Some months back I wrote about how I’d been given a mini telescope. I had visions of packing my new toy into its snazzy little backpack and taking off for exotic climes where I’d view the stars on hot summer nights. I certainly never imagined I’d be able to see anything at all in central London. But then, after much fiddling, I discovered how to focus it. And, wow, it’s incredible what you can see above one of the most light-polluted cities on earth.
I started off with the moon and learnt that you need to view it when it’s half full and illuminated at an angle, when the craters show. Then, with my iPad moon app glowing at my side, I started to identify features such as the Sea of Tranquillity. Now, on those rare, clear evenings I shoot up to my office/observatory to see the four moons of Jupiter circling the yellow planet—just like Galileo who discovered them 400 years ago!
Now that I’ve got the bit between my teeth, a few evenings ago, after dinner, I took off for the Hampstead Observatory. Arriving at Hampstead Ponds, I found a dark pathway leading up a hillock to a Victorian domed hut. It was really spooky climbing through the leafy gloom, but at the top an animated crowd was clustered around the large, 100-year-old telescope.

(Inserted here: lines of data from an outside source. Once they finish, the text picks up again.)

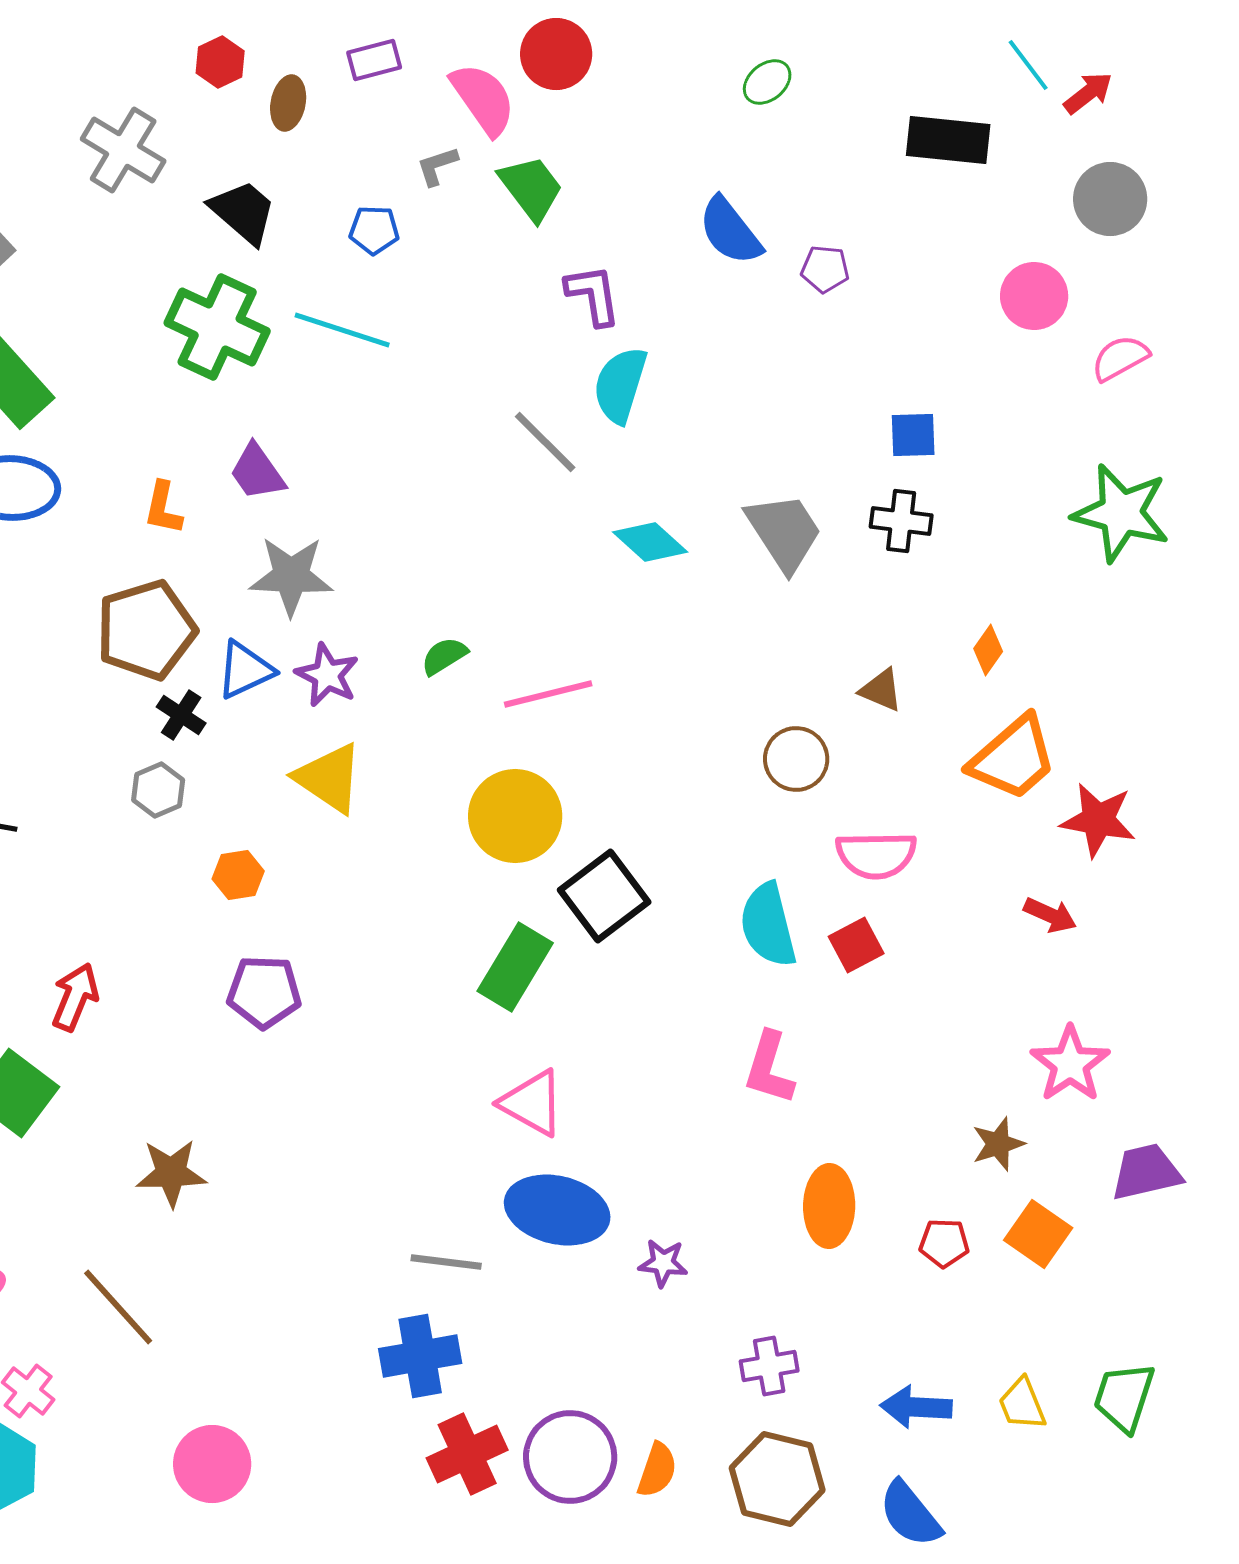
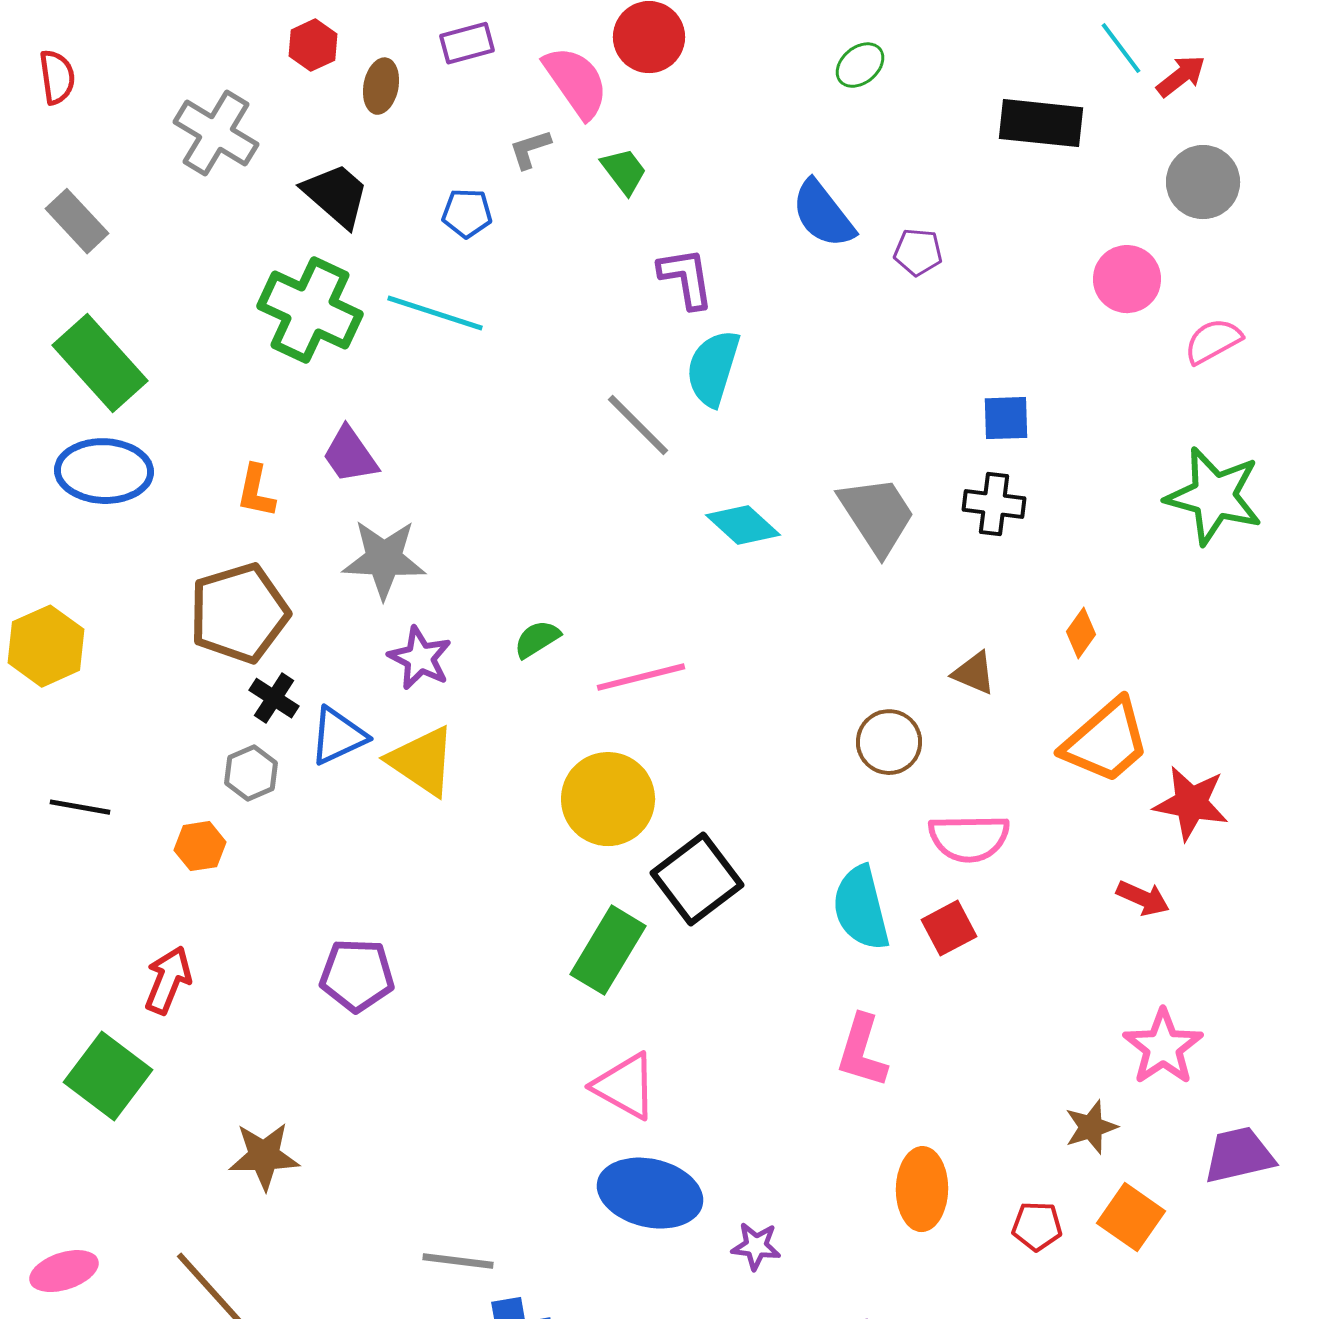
green trapezoid: (531, 188) -> (624, 171), size x0.7
blue triangle: (245, 670) -> (338, 736), moved
orange hexagon: (238, 875) -> (200, 846), moved
gray line: (446, 1262) -> (458, 1261), moved

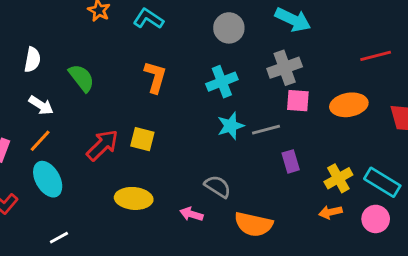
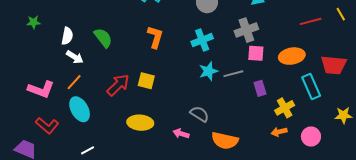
white semicircle: (32, 60) -> (67, 36), moved
purple rectangle: (291, 161) -> (260, 88), moved
cyan rectangle: (382, 182) -> (311, 86), moved, turned 35

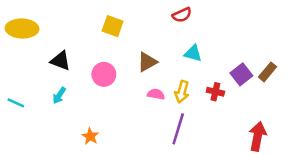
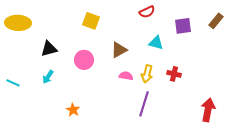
black triangle: (60, 61) -> (49, 49), turned -36
brown rectangle: (267, 72) -> (216, 21), moved
purple square: (241, 74) -> (183, 26), moved, turned 30

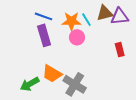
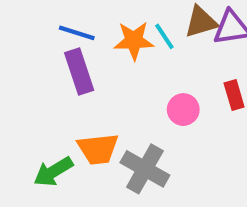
pink circle: (77, 37) -> (183, 110), moved
orange trapezoid: (52, 74) -> (98, 149), turned -35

Roger, one of the astronomy society’s demonstrators, soon had us oohing and aahing over the Orion nebula and 12 of the Pleiades’ 30,000 stars. He told us that his father was one of the few people to have seen Halley’s Comet on both of its 20th century visits. Comets, he said, are the most whimsical of celestial phenomena: seemingly sure-fire stunners can turn out to be damp squibs and vice versa. So he, for one, is not getting over-excited about the projected visit of ISON later this year (unlike me!).

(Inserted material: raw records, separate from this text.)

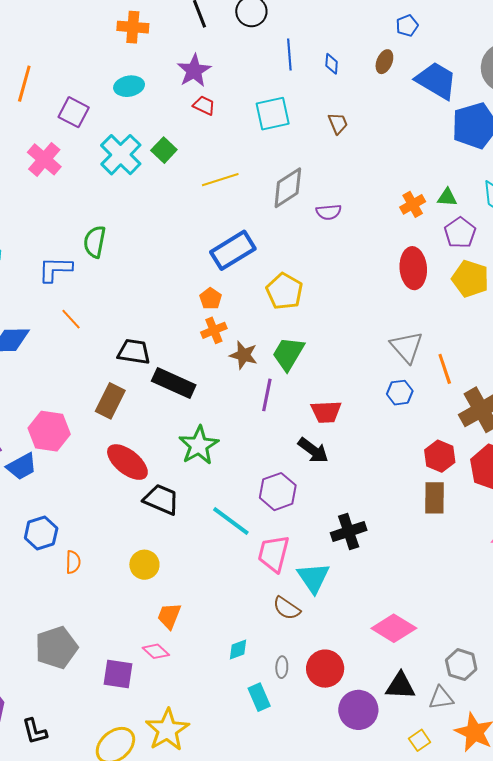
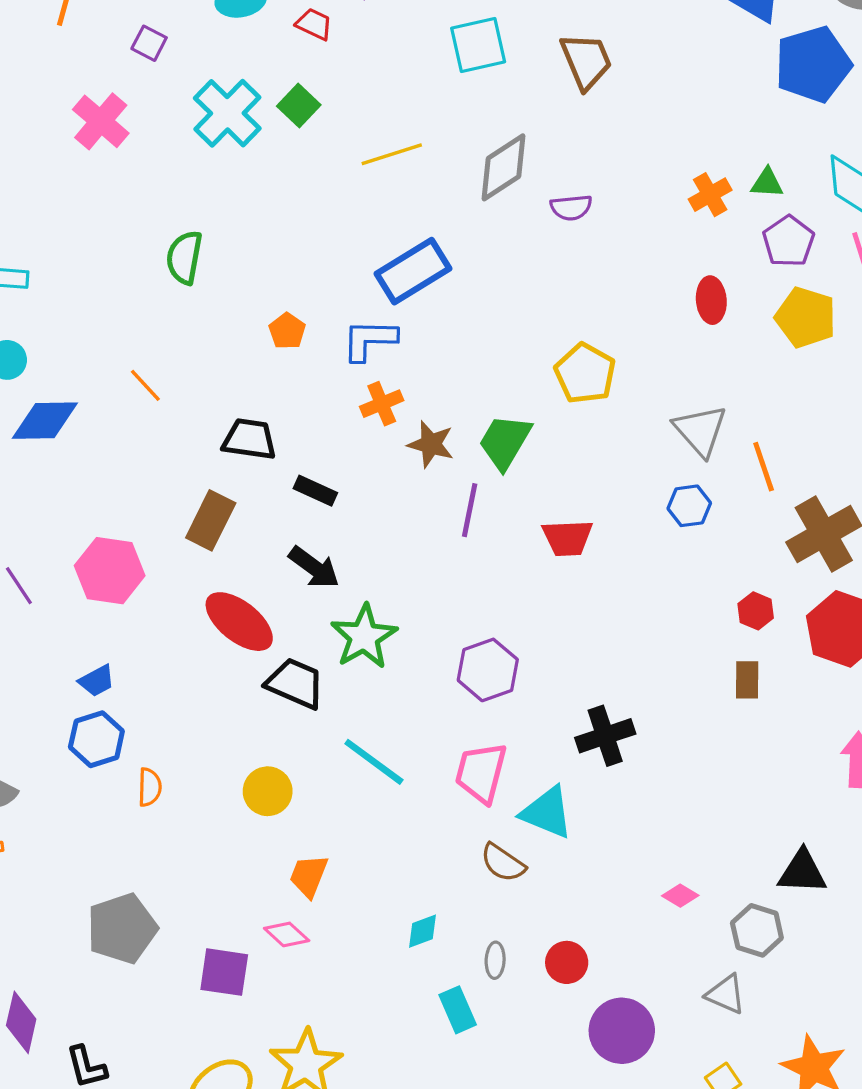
red trapezoid: (204, 105) -> (314, 24), moved
purple square: (74, 112) -> (149, 43), size x0.7
brown trapezoid: (338, 123) -> (586, 61), size x1.6
red ellipse: (413, 268) -> (711, 300), size x0.7
blue L-shape: (55, 269) -> (369, 340), moved
yellow pentagon: (284, 291) -> (585, 373), moved
orange pentagon: (211, 299) -> (287, 331), moved
black rectangle: (174, 383) -> (315, 491), size x0.6
green star: (199, 445) -> (364, 637), moved
black arrow: (313, 450) -> (314, 567), moved
red hexagon: (440, 456) -> (756, 611), size x0.7
blue trapezoid: (22, 466) -> (97, 681), moved, size x0.7
brown rectangle: (435, 498) -> (747, 680), size x0.7
cyan line: (231, 521) -> (374, 762), moved
cyan triangle: (313, 578) -> (547, 812), turned -33
pink diamond: (394, 628) -> (680, 896), size x0.5
gray hexagon: (461, 665) -> (757, 930), moved
red circle: (325, 669) -> (567, 962), size x0.7
black triangle: (400, 686) -> (802, 872), moved
gray triangle: (441, 698) -> (726, 994), moved, turned 32

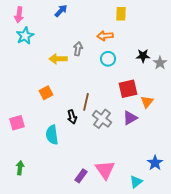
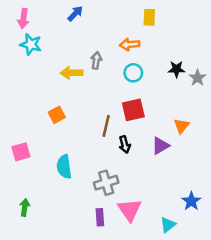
cyan star: (25, 36) -> (31, 44), turned -30
red square: (128, 89) -> (133, 110), moved
black arrow: (72, 117) -> (125, 144), moved
gray cross: (102, 119) -> (106, 183), moved, turned 36
purple rectangle: (81, 176) -> (100, 217), turned -40

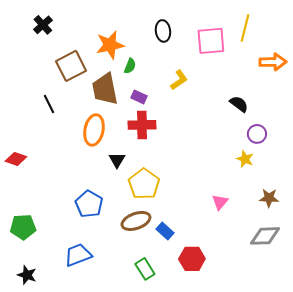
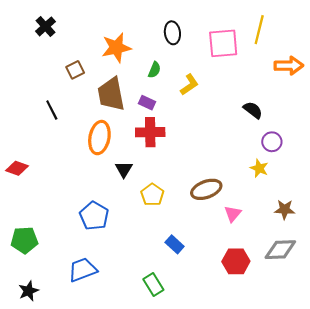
brown square: (71, 66) -> (75, 70), size x0.6
green semicircle: (130, 66) -> (154, 70), moved
yellow pentagon: (144, 184) -> (152, 195), size x0.7
brown ellipse: (136, 221) -> (206, 189), moved
red hexagon: (192, 259) -> (236, 261), moved
black star: (27, 275) -> (29, 291), turned 30

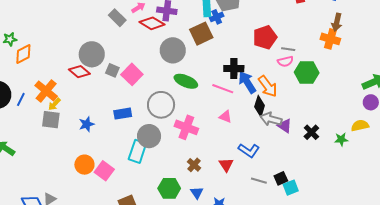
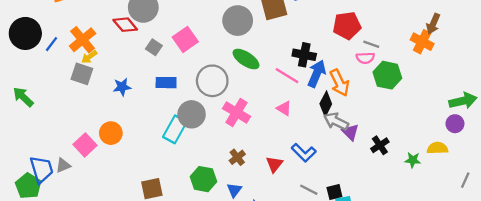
gray square: (112, 70) -> (154, 47), moved
blue arrow: (247, 82) -> (317, 74), turned 45
pink square: (104, 171) -> (85, 145), moved

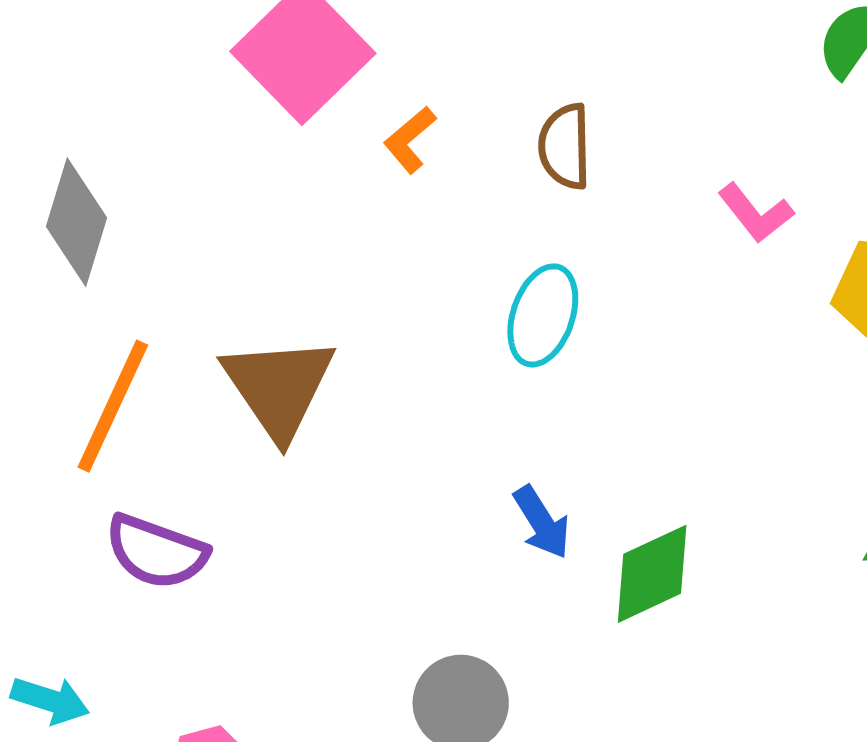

The one thing we visitors should try to witness, Roger said, was the rings of Saturn. Unfortunately the planet rises at awkward times for viewing in 2013. However the observatory may be having special late-night sessions in May and I really hope I can catch one. They’ll be listed on the observatory website where as it said when I last visited, without apparent irony, “Watch this space”.
* The observatory, run by the Hampstead Scientific Society, opens to the general public during the winter on cloudless Friday and Saturday nights. It’s one of the few, if not the only, such places in London where you can just turn up. There’s no charge, but visitors will surely want to slip a note into the donation box.